─── Отрывок воспоминаний ───
Вместе с художницей Ф. И. Полищук, иллюстрировавшей его рассказы, я пришла к нему, как было условлено накануне, в одиннадцать часов утра, не имея представления о том, что ночью писатель перенес мучительный приступ холецистита. Когда мы подошли к его постели, он как-то безучастно посмотрел на нас, потом закрыл лицо руками и, по-детски всхлипнув, промолвил: "Может быть, вы знаете какую-нибудь дорогу покороче на тот свет!" Я задрожала от жалости. Но руки больного уже покоились на одеяле, а на лице его появилась не очень веселая, но все же усмешка. До чего же этот человек был верен себе: ведь даже жалоба, вопреки трагическому жесту, была выражена в шутливой форме. Тут же, внутренне подобравшись (не хватало только галстука), писатель порадовался особовыразительным рисункам и сделал несколько метких замечаний по остальным.
─── Извлечённые сведения ───
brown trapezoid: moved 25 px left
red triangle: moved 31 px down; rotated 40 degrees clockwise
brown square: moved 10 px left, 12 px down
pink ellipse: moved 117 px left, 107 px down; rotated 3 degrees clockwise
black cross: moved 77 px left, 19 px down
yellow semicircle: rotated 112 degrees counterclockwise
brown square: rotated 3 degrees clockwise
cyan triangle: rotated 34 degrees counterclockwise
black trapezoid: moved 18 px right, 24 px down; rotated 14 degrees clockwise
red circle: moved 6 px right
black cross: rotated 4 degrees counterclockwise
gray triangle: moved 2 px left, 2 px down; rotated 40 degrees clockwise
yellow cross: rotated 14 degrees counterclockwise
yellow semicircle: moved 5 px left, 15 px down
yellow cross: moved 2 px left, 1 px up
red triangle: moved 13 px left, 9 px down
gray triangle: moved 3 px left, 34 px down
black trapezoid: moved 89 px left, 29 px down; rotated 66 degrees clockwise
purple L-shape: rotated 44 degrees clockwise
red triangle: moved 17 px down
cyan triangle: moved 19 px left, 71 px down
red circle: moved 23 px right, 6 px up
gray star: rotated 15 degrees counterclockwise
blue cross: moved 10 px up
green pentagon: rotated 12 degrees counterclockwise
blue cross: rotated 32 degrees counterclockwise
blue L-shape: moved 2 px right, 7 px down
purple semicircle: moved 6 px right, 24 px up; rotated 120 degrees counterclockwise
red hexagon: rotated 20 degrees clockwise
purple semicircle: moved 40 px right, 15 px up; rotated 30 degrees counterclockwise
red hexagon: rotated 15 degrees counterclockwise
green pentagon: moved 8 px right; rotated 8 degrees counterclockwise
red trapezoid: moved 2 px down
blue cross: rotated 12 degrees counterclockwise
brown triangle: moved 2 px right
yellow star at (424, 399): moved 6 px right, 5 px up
───
Задания
a. Выпишите все указания времени из первого предложения отрывка воспоминаний.
b. Воспроизведите, пожалуйста, часть отрывка воспоминаний от «Вместе с художницей» до «замечаний по остальным.».

Ответы
a.
накануне
в одиннадцать часов утра
ночью

b.
Вместе с художницей Ф. И. Полищук, иллюстрировавшей его рассказы, я пришла к нему, как было условлено накануне, в одиннадцать часов утра, не имея представления о том, что ночью писатель перенес мучительный приступ холецистита. Когда мы подошли к его постели, он как-то безучастно посмотрел на нас, потом закрыл лицо руками и, по-детски всхлипнув, промолвил: "Может быть, вы знаете какую-нибудь дорогу покороче на тот свет!" Я задрожала от жалости. Но руки больного уже покоились на одеяле, а на лице его появилась не очень веселая, но все же усмешка. До чего же этот человек был верен себе: ведь даже жалоба, вопреки трагическому жесту, была выражена в шутливой форме. Тут же, внутренне подобравшись (не хватало только галстука), писатель порадовался особовыразительным рисункам и сделал несколько метких замечаний по остальным.